Have clear objectives and conditions (no slaughtering of rival religious folks and so forth).
Take the lowest bidder and hold them to the conditions.
If they want the money, they have to win and not violate the other terms. So they’ll train and equip themselves to do this. And if they lose and get massacred do you really care? No, because there’s another group who wants a chance.
No. There is zero point in tossing good money after bad in the pursuit of failed Bush-era policy that has had no proven effects on terrorism one way or another.
We should not be exporting taxpayer funds, any more than we should be importing Iraqis or anyone else from the ME who is involved in that bloody sectarian conflict.
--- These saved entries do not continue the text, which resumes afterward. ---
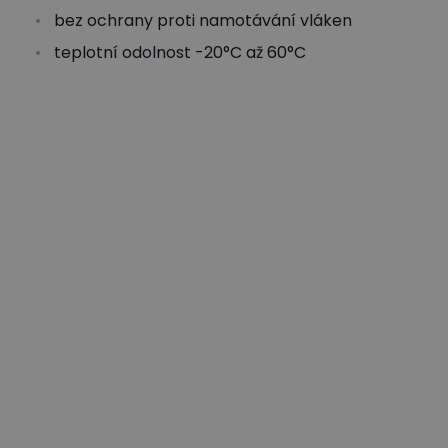
bez ochrany proti namotávání vláken
teplotní odolnost -20°C až 60°C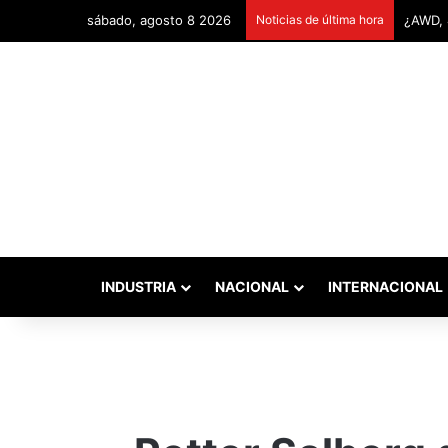
sábado, agosto 8 2026
Noticias de última hora
Remont
INDUSTRIA
NACIONAL
INTERNACIONAL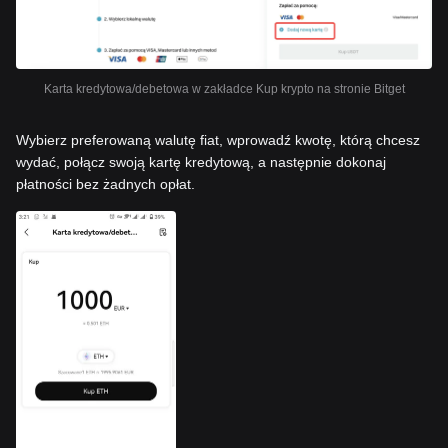
Karta kredytowa/debetowa w zakładce Kup krypto na stronie Bitget
Wybierz preferowaną walutę fiat, wprowadź kwotę, którą chcesz
wydać, połącz swoją kartę kredytową, a następnie dokonaj
płatności bez żadnych opłat.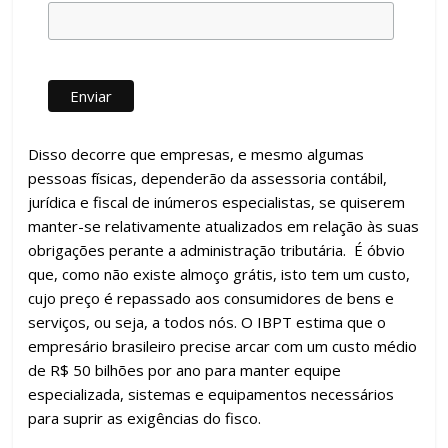
Disso decorre que empresas, e mesmo algumas
pessoas físicas, dependerão da assessoria contábil,
jurídica e fiscal de inúmeros especialistas, se quiserem
manter-se relativamente atualizados em relação às suas
obrigações perante a administração tributária. É óbvio
que, como não existe almoço grátis, isto tem um custo,
cujo preço é repassado aos consumidores de bens e
serviços, ou seja, a todos nós. O IBPT estima que o
empresário brasileiro precise arcar com um custo médio
de R$ 50 bilhões por ano para manter equipe
especializada, sistemas e equipamentos necessários
para suprir as exigências do fisco.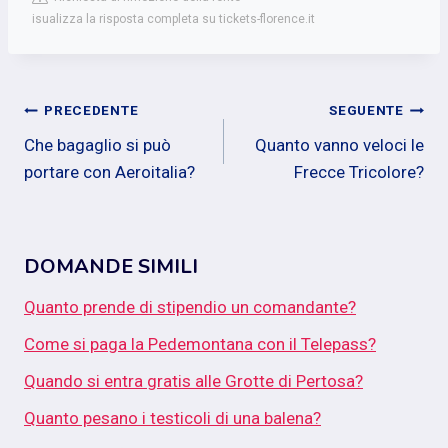
isualizza la risposta completa su tickets-florence.it
Navigazione
PRECEDENTE
SEGUENTE
Che bagaglio si può
Quanto vanno veloci le
articoli
portare con Aeroitalia?
Frecce Tricolore?
DOMANDE SIMILI
Quanto prende di stipendio un comandante?
Come si paga la Pedemontana con il Telepass?
Quando si entra gratis alle Grotte di Pertosa?
Quanto pesano i testicoli di una balena?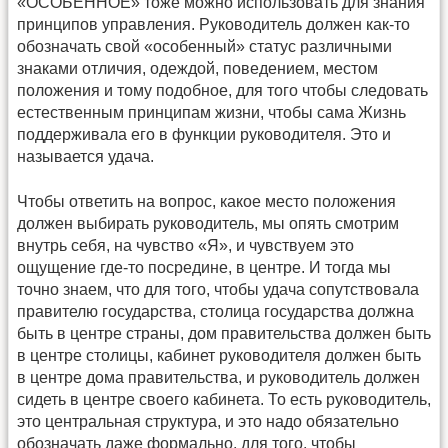
«ОСОБЕННОЕ» тоже можно использовать для знания
принципов управления. Руководитель должен как-то
обозначать свой «особенный» статус различными
знаками отличия, одеждой, поведением, местом
положения и тому подобное, для того чтобы следовать
естественным принципам жизни, чтобы сама Жизнь
поддерживала его в функции руководителя. Это и
называется удача.
Чтобы ответить на вопрос, какое место положения
должен выбирать руководитель, мы опять смотрим
внутрь себя, на чувство «Я», и чувствуем это
ощущение где-то посредине, в центре. И тогда мы
точно знаем, что для того, чтобы удача сопутствовала
правителю государства, столица государства должна
быть в центре страны, дом правительства должен быть
в центре столицы, кабинет руководителя должен быть
в центре дома правительства, и руководитель должен
сидеть в центре своего кабинета. То есть руководитель,
это центральная структура, и это надо обязательно
обозначать даже формально, для того, чтобы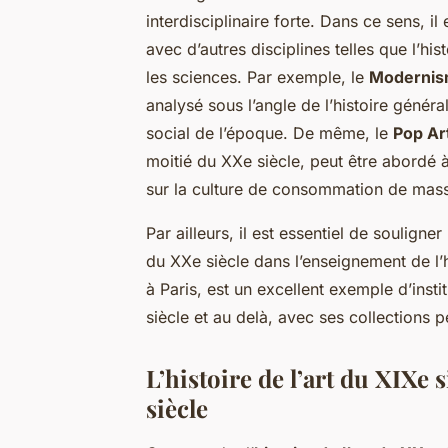
interdisciplinaire forte. Dans ce sens, il 
avec d’autres disciplines telles que l’hi
les sciences. Par exemple, le
Moderni
analysé sous l’angle de l’histoire généra
social de l’époque. De même, le
Pop Ar
moitié du XXe siècle, peut être abordé à
sur la culture de consommation de masse
Par ailleurs, il est essentiel de souligne
du XXe siècle dans l’enseignement de l’hi
à Paris, est un excellent exemple d’inst
siècle et au delà, avec ses collections 
L’histoire de l’art du XIXe
siècle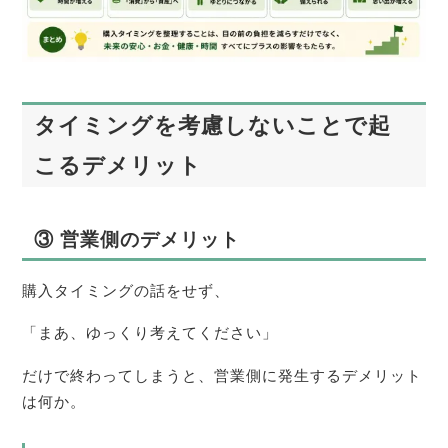
タイミングを考慮しないことで起
こるデメリット
③ 営業側のデメリット
購入タイミングの話をせず、
「まあ、ゆっくり考えてください」
だけで終わってしまうと、営業側に発生するデメリット
は何か。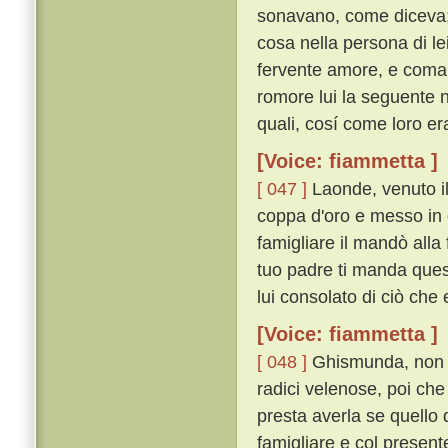
sonavano, come diceva; p
cosa nella persona di lei
fervente amore, e coma
romore lui la seguente no
quali, cosí come loro e
[Voice: fiammetta ]
[ 047 ]
Laonde, venuto il
coppa d'oro e messo in 
famigliare il mandò alla 
tuo padre ti manda quest
lui consolato di ciò che 
[Voice: fiammetta ]
[ 048 ]
Ghismunda, non s
radici velenose, poi che 
presta averla se quello
famigliare e col present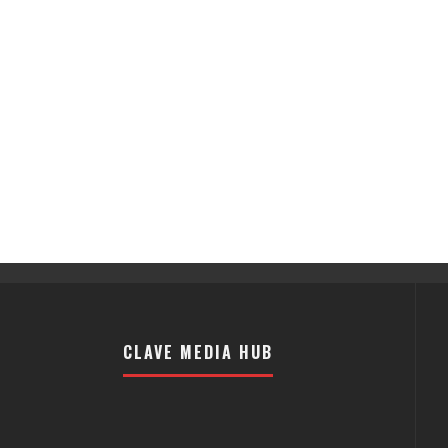
CLAVE MEDIA HUB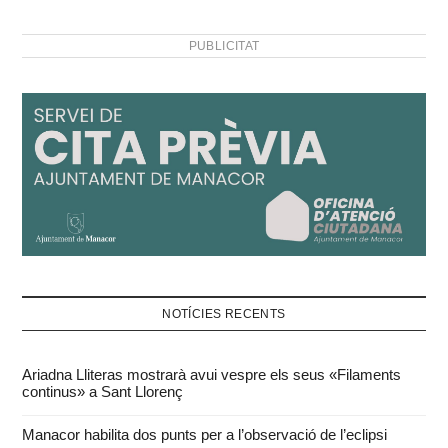
PUBLICITAT
NOTÍCIES RECENTS
Ariadna Lliteras mostrarà avui vespre els seus «Filaments
continus» a Sant Llorenç
Manacor habilita dos punts per a l’observació de l’eclipsi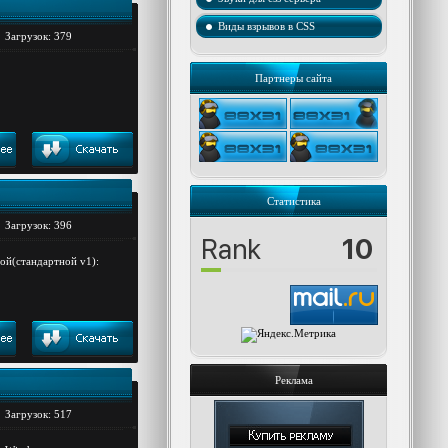
Виды взрывов в CSS
Загрузок: 379
Партнеры сайта
Статистика
Загрузок: 396
рой(стандартной v1):
Реклама
Загрузок: 517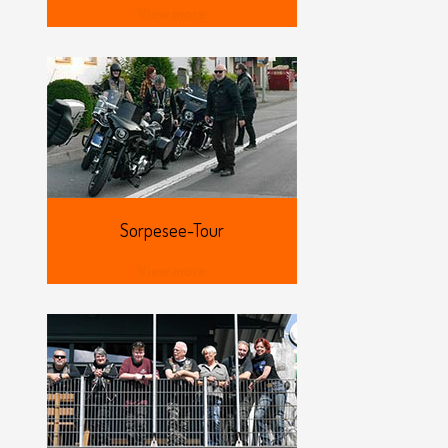
View more
Sorpesee-Tour
View more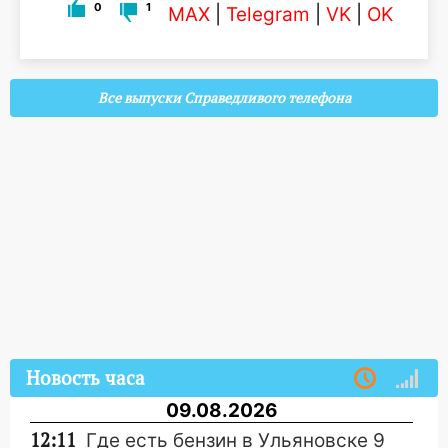
0
1
MAX
|
Telegram
|
VK
|
OK
Все выпуски Справедливого телефона
Новость часа
09.08.2026
12:11
Где есть бензин в Ульяновске 9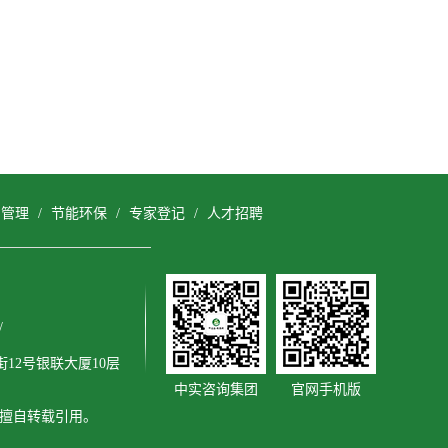
目管理
/
节能环保
/
专家登记
/
人才招聘
/
12号银联大厦10层
中实咨询集团
官网手机版
得擅自转载引用。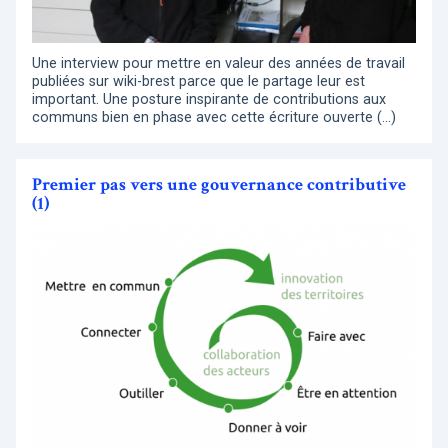
Une interview pour mettre en valeur des années de travail
publiées sur wiki-brest parce que le partage leur est
important. Une posture inspirante de contributions aux
communs bien en phase avec cette écriture ouverte (…)
Premier pas vers une gouvernance contributive
(1)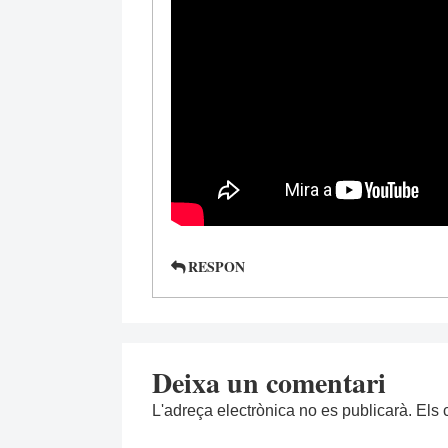
RESPON
Deixa un comentari
L'adreça electrònica no es publicarà.
Els 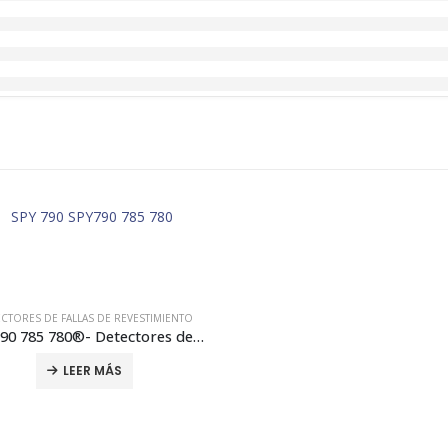
CTORES DE FALLAS DE REVESTIMIENTO
SPY 790 785 780®- Detectores de Fallas de Revestimiento
LEER MÁS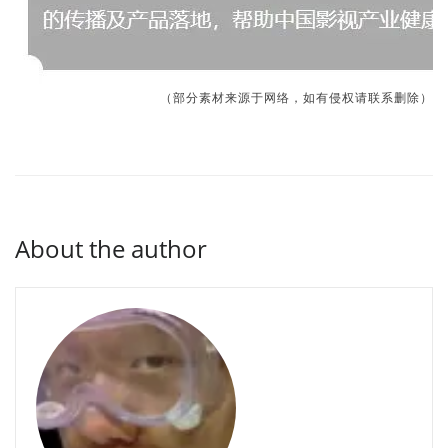
（部分素材来源于网络，如有侵权请联系删除）
About the author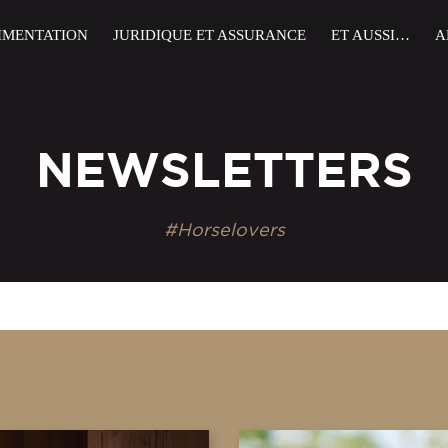
IMENTATION
JURIDIQUE ET ASSURANCE
ET AUSSI…
A
NEWSLETTERS
#Horselovers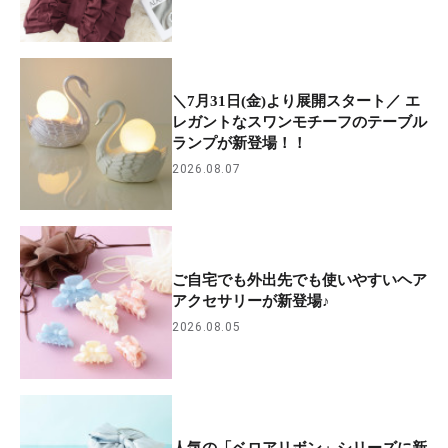
＼7月31日(金)より展開スタート／ エ
レガントなスワンモチーフのテーブル
ランプが新登場！！
2026.08.07
ご自宅でも外出先でも使いやすいヘア
アクセサリーが新登場♪
2026.08.05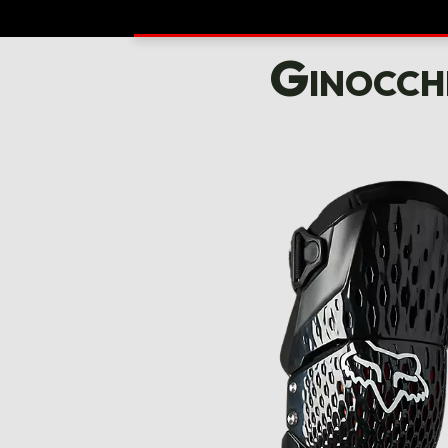
Ginocch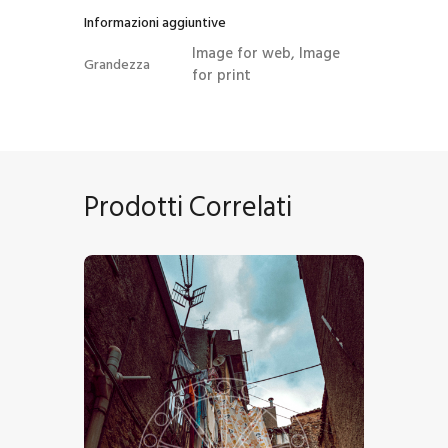
Informazioni aggiuntive
Image for web, Image
Grandezza
for print
Prodotti Correlati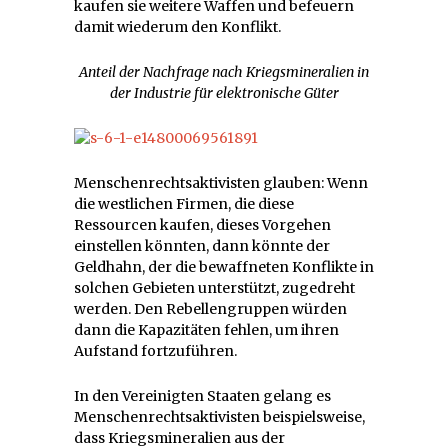
kaufen sie weitere Waffen und befeuern
damit wiederum den Konflikt.
Anteil der Nachfrage nach Kriegsmineralien in
der Industrie für elektronische Güter
Menschenrechtsaktivisten glauben: Wenn
die westlichen Firmen, die diese
Ressourcen kaufen, dieses Vorgehen
einstellen könnten, dann könnte der
Geldhahn, der die bewaffneten Konflikte in
solchen Gebieten unterstützt, zugedreht
werden. Den Rebellengruppen würden
dann die Kapazitäten fehlen, um ihren
Aufstand fortzuführen.
In den Vereinigten Staaten gelang es
Menschenrechtsaktivisten beispielsweise,
dass Kriegsmineralien aus der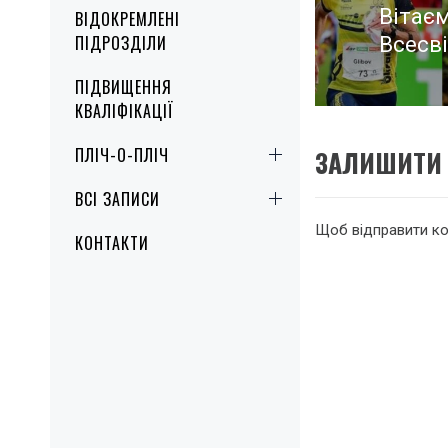
Вітає
ВІДОКРЕМЛЕНІ
Попер
ПІДРОЗДІЛИ
Всесві
запис
ПІДВИЩЕННЯ
КВАЛІФІКАЦІЇ
ЗАЛИШИТИ 
ПЛІЧ-О-ПЛІЧ
ВСІ ЗАПИСИ
Щоб відправити к
КОНТАКТИ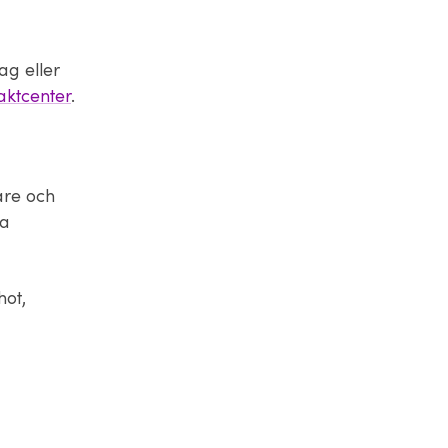
ag eller
aktcenter
.
are och
na
hot,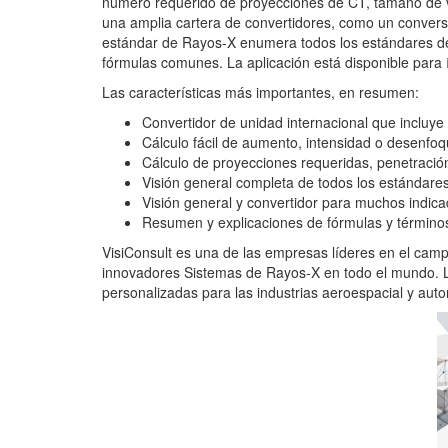
número requerido de proyecciones de CT, tamaño de 
una amplia cartera de convertidores, como un converso
estándar de Rayos-X enumera todos los estándares de
fórmulas comunes. La aplicación está disponible para
Las características más importantes, en resumen:
Convertidor de unidad internacional que incluye
Cálculo fácil de aumento, intensidad o desenfo
Cálculo de proyecciones requeridas, penetración
Visión general completa de todos los estándar
Visión general y convertidor para muchos indica
Resumen y explicaciones de fórmulas y términ
VisiConsult es una de las empresas líderes en el camp
innovadores Sistemas de Rayos-X en todo el mundo. L
personalizadas para las industrias aeroespacial y aut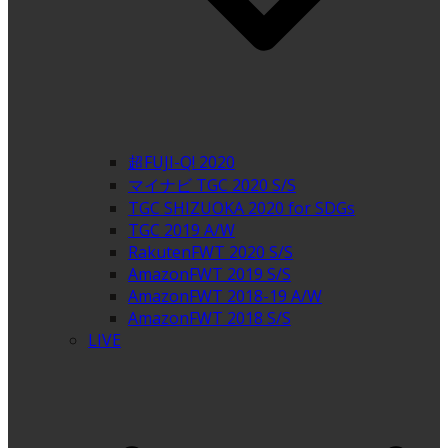
超FUJI-Q! 2020
マイナビ TGC 2020 S/S
TGC SHIZUOKA 2020 for SDGs
TGC 2019 A/W
RakutenFWT 2020 S/S
AmazonFWT 2019 S/S
AmazonFWT 2018-19 A/W
AmazonFWT 2018 S/S
LIVE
They can kill each other just fine without our help.
Budget press conference:
BUT WON’T SOMEBODY THINK ABOUT THE CHILDREN???
If they want to have us train them – fine, pay for it completely. See you at Fort Polk for training and humidity!
What are your thoughts, Glibs?
My thoughts?…
Have fun chasing the CLF, guys! And practicing Battle Drill 1FUBAR Movement to Movement.
Since I’m out and I’ve still got makeup safety stand down days from there, I’ll see y’all at the endex AAR and BBQ. Not eating the pork ribs? More for me. And I’ll take the beer too.
I say get out and stay out.
That said, though I’m agin chicks in combat, I wonder how the ISIS fighters would fare against an all female infantry division.
They certainly don’t like being shot by Kurdish teenage chicks, if rumors are to be believed.
I’ve watched that anime.
+1 girls und panzer?
Movie had a one-shot showing in Vancouver, and I couldn’t make it :'( (ironically because it was WW2 miniatures game night).
I was thinking more Gall Force.
Bubblegum Crisis works too.
If you really want psyops against ISIS an all or majority female front line force would be on my short list.
Yeah, and make them West African Christians while you’re at it.